Technics for 4k on CPC
|Hicks - 01 July 2012 - 21:12:17||459 posts|
|I would like to open a little discussion about the 4k category on Amstrad. There is actually 7 different 4k on CPC. I put all theses prod on a single disc, just clic here to download it (useful if you are using HxC with one disc by prod).
Two years ago, there were only one 4k (CngTro), and then 6 in two years! Just see the Pouet page of CPC 4k. That's of course a great thing!
I don't want to explain here why I think that 4k is a very interesting exercice. I'm more interested in speaking about how can we raise the level up with more suitable tools, personal tips, and else. So I will be especially interested by Krusty and Optimus point of view since they already try it, but of course, all the point of view are welcome.
I confess that I also open this thread because I'm thinking about trying my second 4k, and that I would like to avoid the defects and problems I meet during my first try.
- I suppose that everybody is using Exomizer which allow a very high level of compression with a compact code to unpack (close from 200 bytes and maybe less in the last version). There is probably tips about data organisation to think about... Also some discussions about "entropy" will be possible (avoid compressing manually).
- Music is more embarassing. For my first and only try (Moody), I try to optimise the Arkos Tracker player. Player+music was approx. equal to #600 bytes, that's ok for a "bricolage" (do-it-yourself) but a dedicated player will be more performant I believe. Krusty/Optimus: what did you use? I know that Grimmy was working on this kind of compact player, maybe he can speak of that here...
- System friendly! To generate mathematical things, we have to use the System. I must admit I'm not very familiar with that, and that documentation lacks (there is only the Grimware). It will be interesting too to speak about more useful vectors for example...
As you can see, there is a lot of possible direction for this discussion about 4k on CPC! Be free to add your own ideas!
|krusty - 01 July 2012 - 21:58:44||327 posts|
|Maybe I'll put a longer answer later.
- One important thing is to always verify code size AFTER compression and not BEFORE compression. Because writing compact code can compress very badly.

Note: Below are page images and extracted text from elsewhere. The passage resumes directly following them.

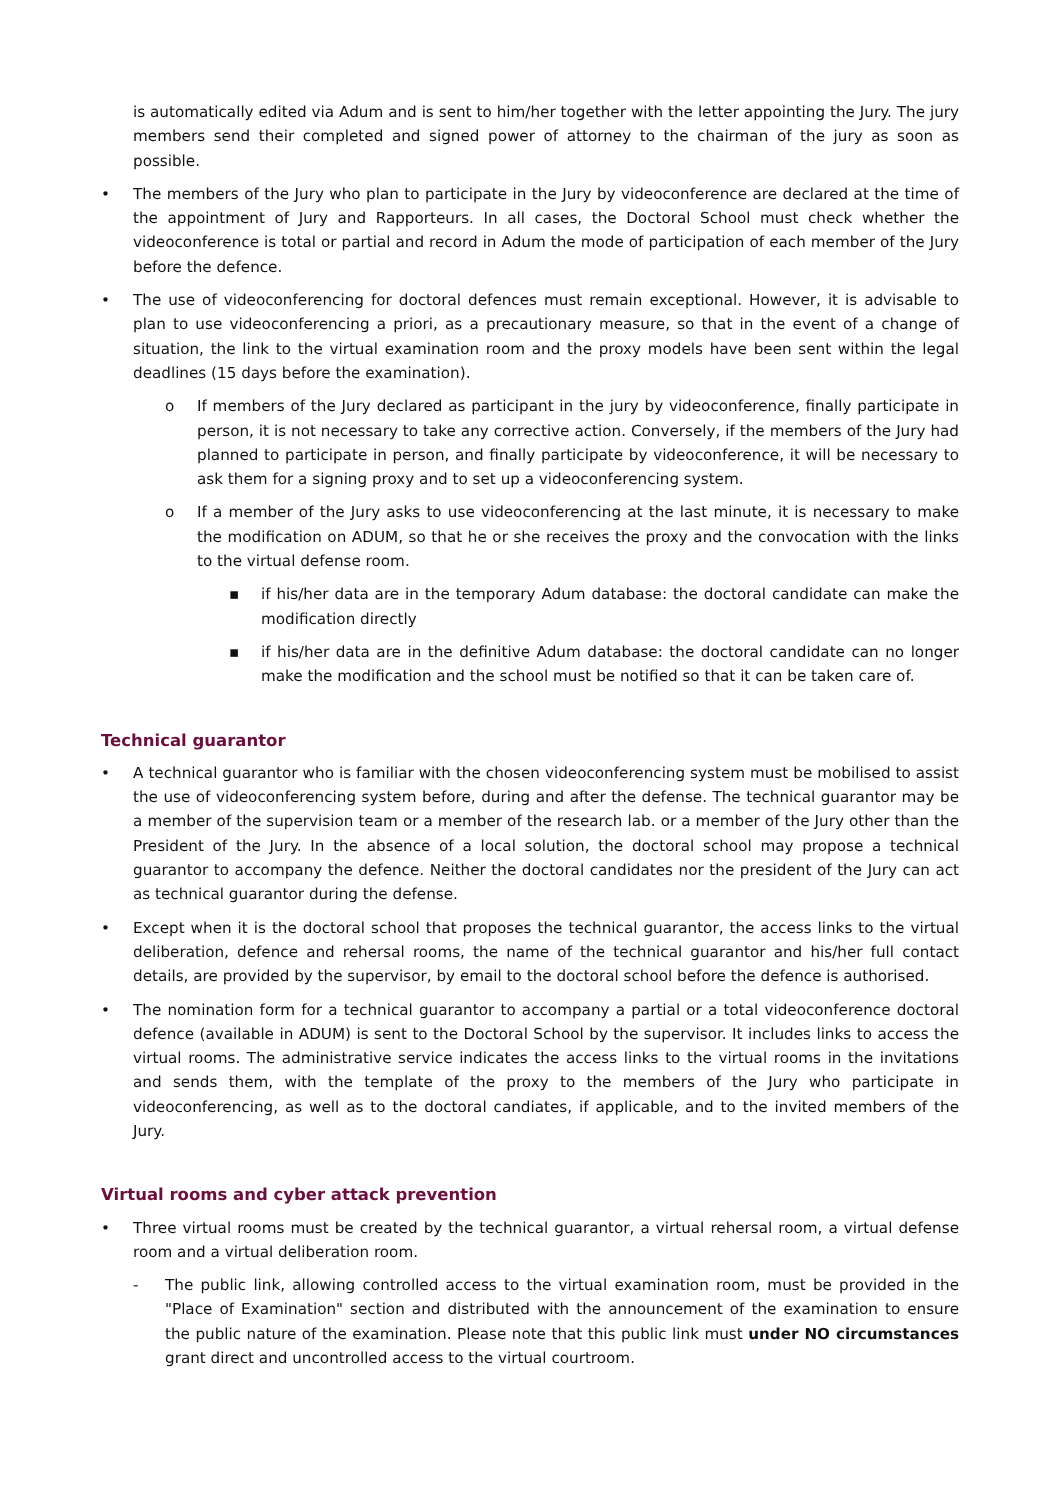is automatically edited via Adum and is sent to him/her together with the letter appointing the Jury. The jury members send their completed and signed power of attorney to the chairman of the jury as soon as possible.
• The members of the Jury who plan to participate in the Jury by videoconference are declared at the time of the appointment of Jury and Rapporteurs. In all cases, the Doctoral School must check whether the videoconference is total or partial and record in Adum the mode of participation of each member of the Jury before the defence.
• The use of videoconferencing for doctoral defences must remain exceptional. However, it is advisable to plan to use videoconferencing a priori, as a precautionary measure, so that in the event of a change of situation, the link to the virtual examination room and the proxy models have been sent within the legal deadlines (15 days before the examination).
o If members of the Jury declared as participant in the jury by videoconference, finally participate in person, it is not necessary to take any corrective action. Conversely, if the members of the Jury had planned to participate in person, and finally participate by videoconference, it will be necessary to ask them for a signing proxy and to set up a videoconferencing system.
o If a member of the Jury asks to use videoconferencing at the last minute, it is necessary to make the modification on ADUM, so that he or she receives the proxy and the convocation with the links to the virtual defense room.
▪ if his/her data are in the temporary Adum database: the doctoral candidate can make the modification directly
▪ if his/her data are in the definitive Adum database: the doctoral candidate can no longer make the modification and the school must be notified so that it can be taken care of.
Technical guarantor
• A technical guarantor who is familiar with the chosen videoconferencing system must be mobilised to assist the use of videoconferencing system before, during and after the defense. The technical guarantor may be a member of the supervision team or a member of the research lab. or a member of the Jury other than the President of the Jury. In the absence of a local solution, the doctoral school may propose a technical guarantor to accompany the defence. Neither the doctoral candidates nor the president of the Jury can act as technical guarantor during the defense.
• Except when it is the doctoral school that proposes the technical guarantor, the access links to the virtual deliberation, defence and rehersal rooms, the name of the technical guarantor and his/her full contact details, are provided by the supervisor, by email to the doctoral school before the defence is authorised.
• The nomination form for a technical guarantor to accompany a partial or a total videoconference doctoral defence (available in ADUM) is sent to the Doctoral School by the supervisor. It includes links to access the virtual rooms. The administrative service indicates the access links to the virtual rooms in the invitations and sends them, with the template of the proxy to the members of the Jury who participate in videoconferencing, as well as to the doctoral candiates, if applicable, and to the invited members of the Jury.
Virtual rooms and cyber attack prevention
• Three virtual rooms must be created by the technical guarantor, a virtual rehersal room, a virtual defense room and a virtual deliberation room.
- The public link, allowing controlled access to the virtual examination room, must be provided in the "Place of Examination" section and distributed with the announcement of the examination to ensure the public nature of the examination. Please note that this public link must under NO circumstances grant direct and uncontrolled access to the virtual courtroom.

- It is often possible to achieve the same results by coding in different ways.
These ways compress more or less well, so it can be interesting to code different versions of the same routine and select the right routine using conditional assembling. Using the right configuration of routines can increase the crunching.
- I often obtained better results by using unrolled loops generated from the assembler and not code with loops or code with unrolled loops build during the initialization.
- I used Grim's player for the last two 4K. He made a tool which convert Arkos Tracker in a format specific for his player. Obtained results are far better than manual reduction of not useful code of AT.
|Optimus - 02 July 2012 - 11:07:34||334 posts|
|The discussion is interesting, but I don't have much more to add here since I didn't tried to optimize with any special means in my first 4k. I have used exomizer at the end and I use the arkos player unmodified with the very small tune from Factor6 which was 900 bytes uncompressed. Grim's player sounds interesting. Is it free for download?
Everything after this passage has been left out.